11th November 2010 | Concerts, Daily Life, Musings | 2 comments

I was teaching at the Guildhall today. All the students were excellent – that didn’t surprise me, because I know what a high standard there is at London’s big music colleges these days. Not one of my students was British – that didn’t surprise me either. What did surprise me was how beautifully they were all dressed, especially considering that it was only 10 o’clock in the morning. All the participants had dressed up for the class, the men in suits or crisp shirts and trousers, the women in elegant outfits with high-heeled shoes.

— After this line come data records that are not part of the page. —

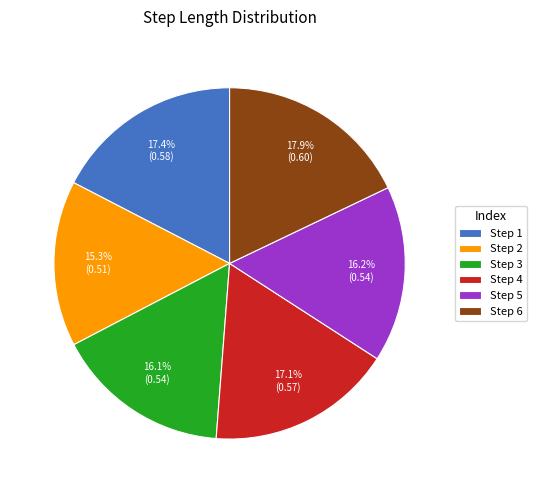

What percentage do Step 6 and Step 4 together represent?

35.0%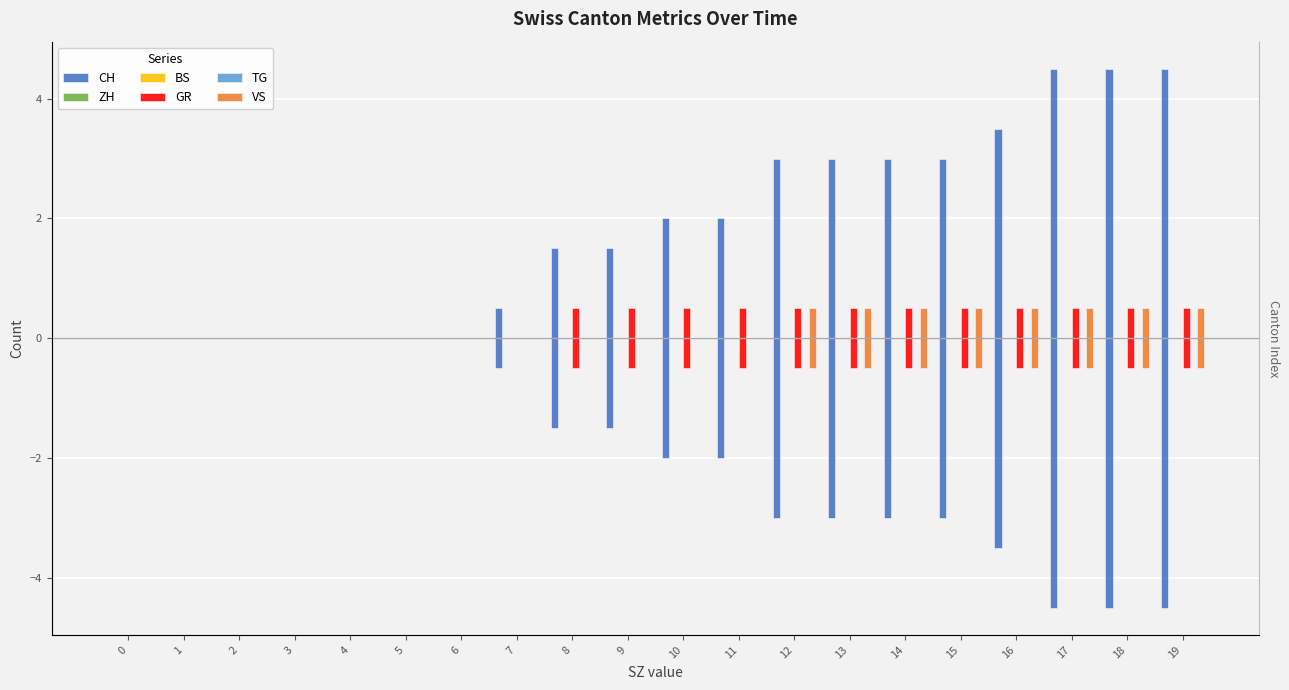

Reading left to right, transcribe all the data shown in this chart.

CH: 0=0.0	1=0.0	2=0.0	3=0.0	4=0.0	5=0.0	6=0.0	7=0.5	8=1.5	9=1.5	10=2.0	11=2.0	12=3.0	13=3.0	14=3.0	15=3.0	16=3.5	17=4.5	18=4.5	19=4.5
ZH: 0=0.0	1=0.0	2=0.0	3=0.0	4=0.0	5=0.0	6=0.0	7=0.0	8=0.0	9=0.0	10=0.0	11=0.0	12=0.0	13=0.0	14=0.0	15=0.0	16=0.0	17=0.0	18=0.0	19=0.0
BS: 0=0.0	1=0.0	2=0.0	3=0.0	4=0.0	5=0.0	6=0.0	7=0.0	8=0.0	9=0.0	10=0.0	11=0.0	12=0.0	13=0.0	14=0.0	15=0.0	16=0.0	17=0.0	18=0.0	19=0.0
GR: 0=0.0	1=0.0	2=0.0	3=0.0	4=0.0	5=0.0	6=0.0	7=0.0	8=0.5	9=0.5	10=0.5	11=0.5	12=0.5	13=0.5	14=0.5	15=0.5	16=0.5	17=0.5	18=0.5	19=0.5
TG: 0=0.0	1=0.0	2=0.0	3=0.0	4=0.0	5=0.0	6=0.0	7=0.0	8=0.0	9=0.0	10=0.0	11=0.0	12=0.0	13=0.0	14=0.0	15=0.0	16=0.0	17=0.0	18=0.0	19=0.0
VS: 0=0.0	1=0.0	2=0.0	3=0.0	4=0.0	5=0.0	6=0.0	7=0.0	8=0.0	9=0.0	10=0.0	11=0.0	12=0.5	13=0.5	14=0.5	15=0.5	16=0.5	17=0.5	18=0.5	19=0.5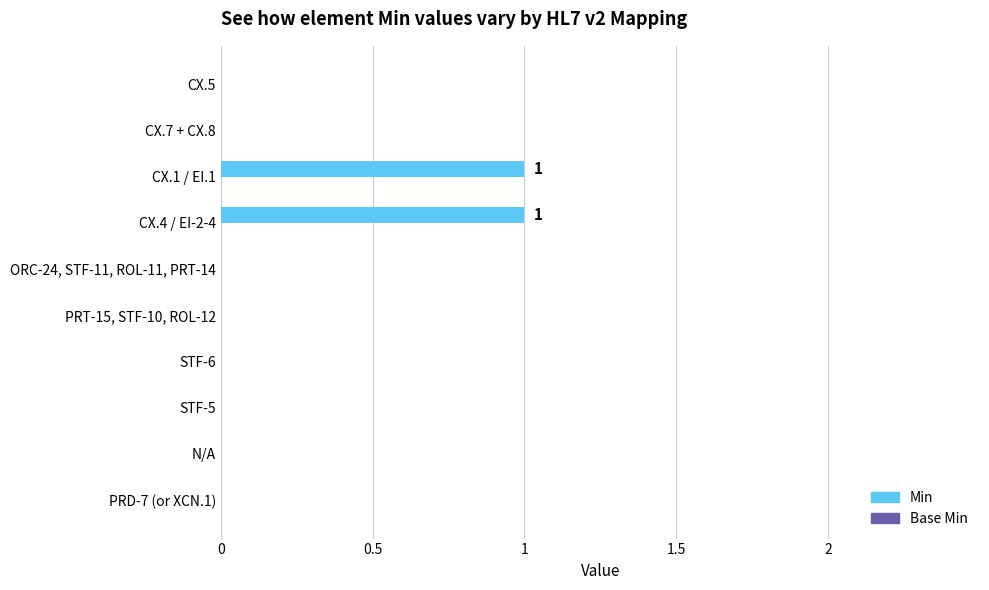

The value at CX.4 / EI-2-4 is 1. True or false?

True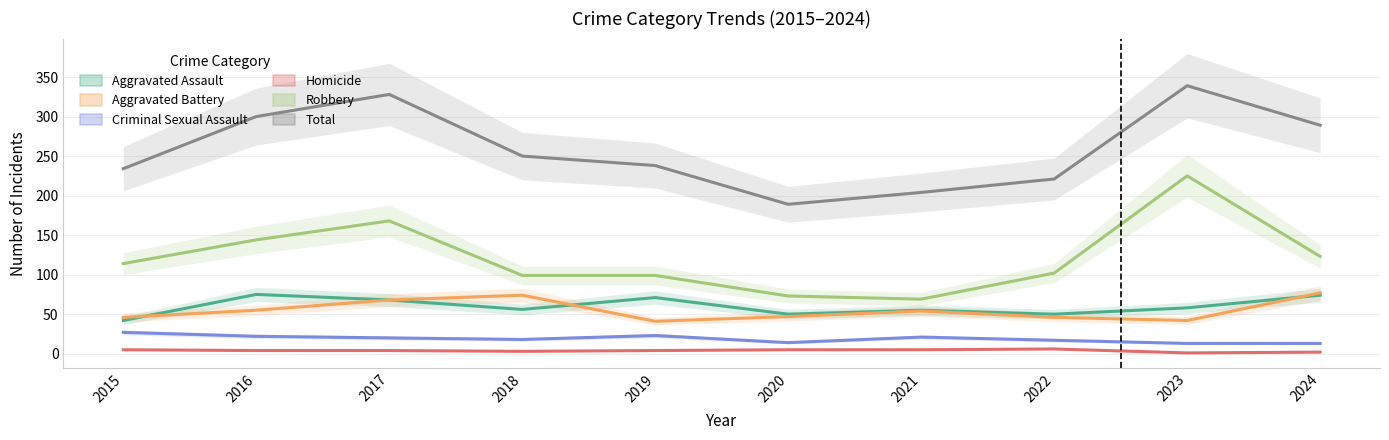

What is the highest value of the Aggravated Assault series?

75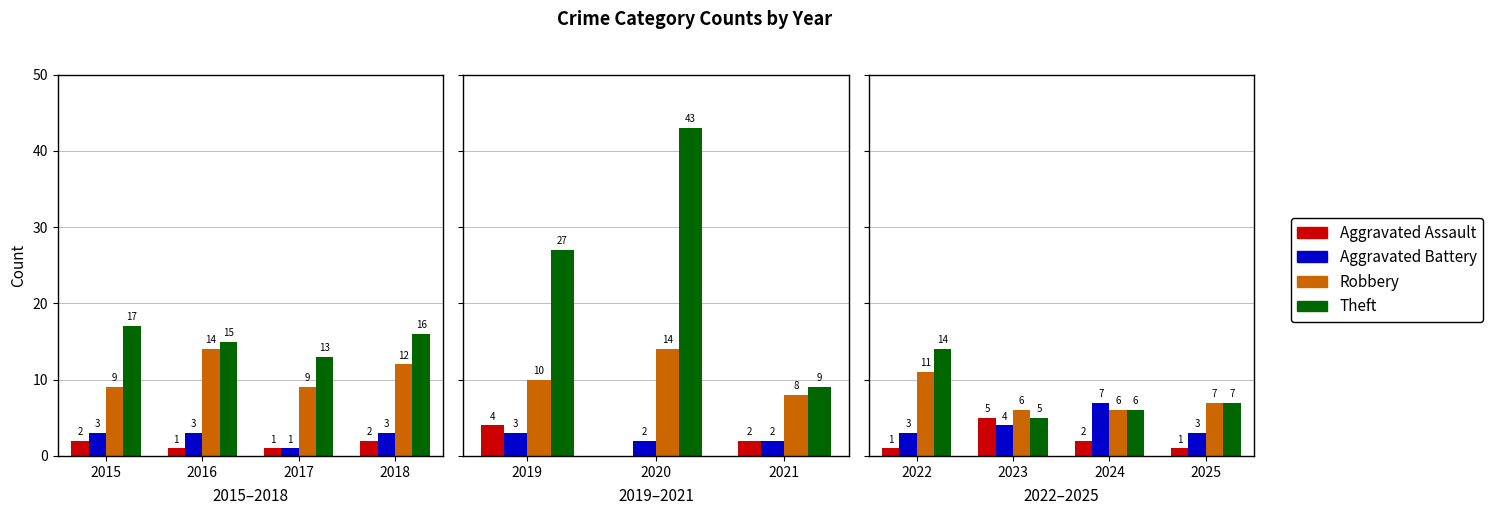

What are all the series names shown in the legend?

Aggravated Assault, Aggravated Battery, Robbery, Theft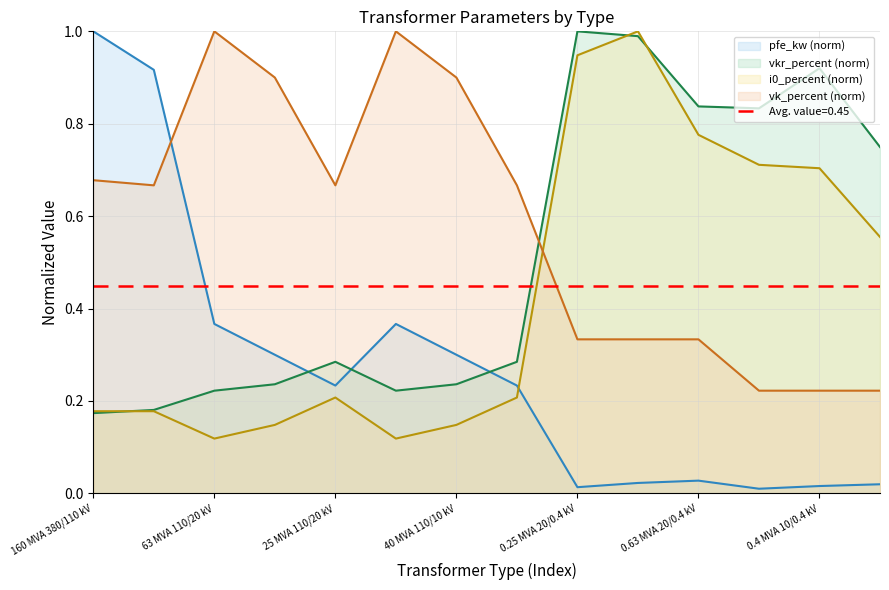

What is the total value across all series at 40 MVA 110/20 kV?

1.6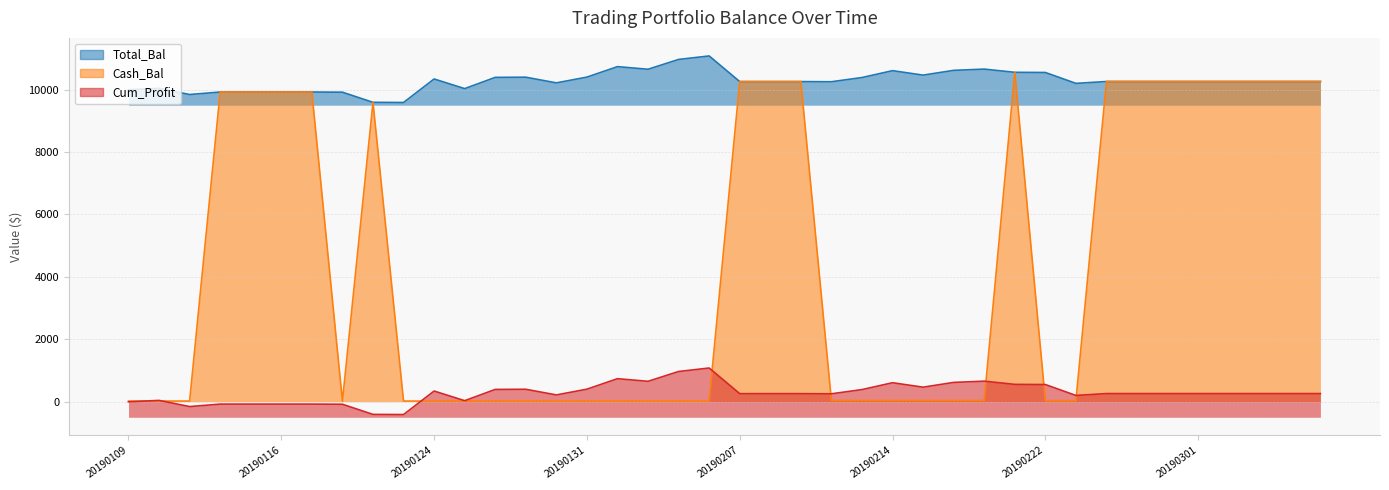

The value of Cum_Profit at 20190221 is 554.1. True or false?

True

When I was a music student we did not dress up like this, and in fact I didn’t own any such items of clothing. Student life didn’t call for anything tailored. Today, though, it’s almost as if music students treat their conservatoire years as urgent preparation for life in the real world of professional concert-giving. In a way it’s undeniably impressive, and shows how switched on they and their teachers are to the fact that professional life is just around the corner, and yet it also made me feel a bit sad. Don’t they realise this is their last chance to wear baggy jumpers?

2 Comments

  1. peter

    I always had difficulty playing the piano or violin wearing a jacket, and I don’t know how professional pianists and violinists cope with the constraints on their movements that jackets occasion.

    Reply
  2. Susan Tomes

    My first piano teacher used to say that you should never wear new clothes for a concert without trying them out first in a ‘house concert’. It’s true: concert clothes, both for men and women, are often of stiffer and more formal material, or they’re cut differently, and they certainly can affect how you move. It’s not nice to be taken by surprise by that in a performance.